# Sage Barista Express Leaking Solenoid



## cordova (Oct 27, 2020)

Hi all,

Hopefully this is the correct (sub) forum ...

My Barista Express has worked nearly flawlessly for the last 6 years, but has just developed a leak, with water coming out near either of the rear feet (obviously, because it's 2020...  )

With the aid of YouTube, I've taken the back off, and run both the steam wand and the standard espresso programme to see if I can see any leaks:



When producing water for espresso, water appears around the underside of the right-most solenoid block (the one nearest the grinder), and drips down inside the machine


When producing steam, there's water bubbling around the underside of the same solenoid, but also steam appears escaping around the elbow join, roughly where the removable clip is (obviously, steam is a bit nebulous, so it's kind of hard to pinpoint the exact origin)

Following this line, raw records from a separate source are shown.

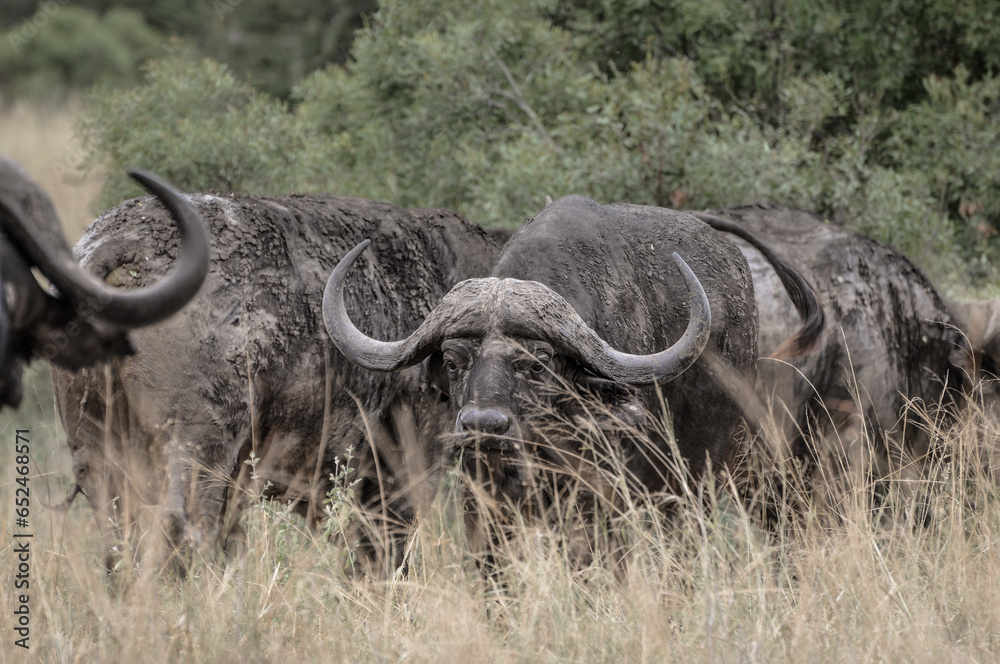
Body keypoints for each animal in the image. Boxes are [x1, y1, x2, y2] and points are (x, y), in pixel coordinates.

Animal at [51, 192, 504, 571]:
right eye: (453, 361)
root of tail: (121, 244)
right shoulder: (407, 469)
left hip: (97, 449)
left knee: (117, 540)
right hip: (198, 449)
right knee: (182, 528)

Does it sound like I am correct in surmising that either the solenoid or one of the o-ring seals has failed, and is in need of replacement?

If so, should I be looking to replace just the failed solenoid, or the whole solenoid assembly? Is there a part number I should be plugging into e-Bay/Google? I know Sage switched from Olab to Ceme for these parts around 2018 - do we know if there is any real difference, or if it's too early to tell?

Finally, is there anything else which I should be replacing at the same time?

I don't know if it makes a difference, but I live in a very hard water area (descale the kettle every 2 weeks), and the machine has only been fed water that's been through a Brita filter, and descaled on a monthly basis.

For those not familiar with the internals of this machine, I found a picture on Google which shows the layout (I did try to take some pictures, but they didn't really come out).

Thanks in advance for any help 

P.S. I know Sage & Coffee Classics don't supply parts unless they're doing the labour


----------



## TomHughes (Dec 16, 2019)

So, firstly your Sage has done pretty well to last 6 years!

Water, how hard are we talking? Do you know the water details? 
It's likely if your water is that hard and you have to descale your kettle every 2 weeks that your machine is pretty scaled up. 
Brita filters are relatively pointless, when brand new they can maybe take out 50-100tds, but within a week or so they aren't doing a lot.

You could give it a go and descale it, but by the sound of it the damage has been done.

You could try doing some dismantling and have a look if you feel confident, especially in the knowledge you may not be able to salvage the machine. 
The BE is notorious for having different solenoids, the best thing would be to look at the current on and try plugging the numbers on it into google.


----------



## cordova (Oct 27, 2020)

TomHughes said:


> So, firstly your Sage has done pretty well to last 6 years!


 Well, I've tried to look after it.  Whilst it does get used daily, it also doesn't get that much use (1-2 cups per day), which might help ...



TomHughes said:


> Water, how hard are we talking? Do you know the water details?
> It's likely if your water is that hard and you have to descale your kettle every 2 weeks that your machine is pretty scaled up.


 Beyond AquaCure's tool saying 276ppm+, I'm afraid I don't know. The kettle gets _far_ more use than the coffee machine, and after 2 weeks, the base of the kettle is covered in a thin deposit of limescale (<1mm), although if I put 30g of citric acid dissolved in 1l of water in it, that's completely gone before the boil cycle has finished.

I had been descaling the coffee machine more often than Breville say to in the hopes of preventing scale build-up (2l of descaler per month vs 1l twice every other month according to the manual). Looking at the internals of the coffee machine, there's no scale visible on any of the clear parts (tubing & diffuser), although I'm guessing that's probably not where it's going to form ...



TomHughes said:


> Brita filters are relatively pointless, when brand new they can maybe take out 50-100tds, but within a week or so they aren't doing a lot.


 Given that they're sold as reducing water hardness, that would be disappointing.  I don't know if it makes any difference, but I go through 3x 1l jugs per week, and replace after 2 months?



TomHughes said:


> You could try doing some dismantling and have a look if you feel confident, especially in the knowledge you may not be able to salvage the machine.


 I honestly don't mind disassembling it.  I'm guessing it's either the solenoid or seals (both of which are fairly cheap, it seems) - was just wondering if anyone else had any experience/advice 



TomHughes said:


> The BE is notorious for having different solenoids, the best thing would be to look at the current on and try plugging the numbers on it into google.


 Fair enough.  I was hoping there was a consensus on what the best part to fit was, as it seems to be a relatively common failure-mode.


----------



## cordova (Oct 27, 2020)

Sorry for the double-post - I can't find a way to edit my previous one.



TomHughes said:


> Water, how hard are we talking? Do you know the water details?


 According to Southern Water's site, it's calcium level is 117mg/l ("hard"). (I only just found out how to find this out, based on another post here... :classic_blush: )


----------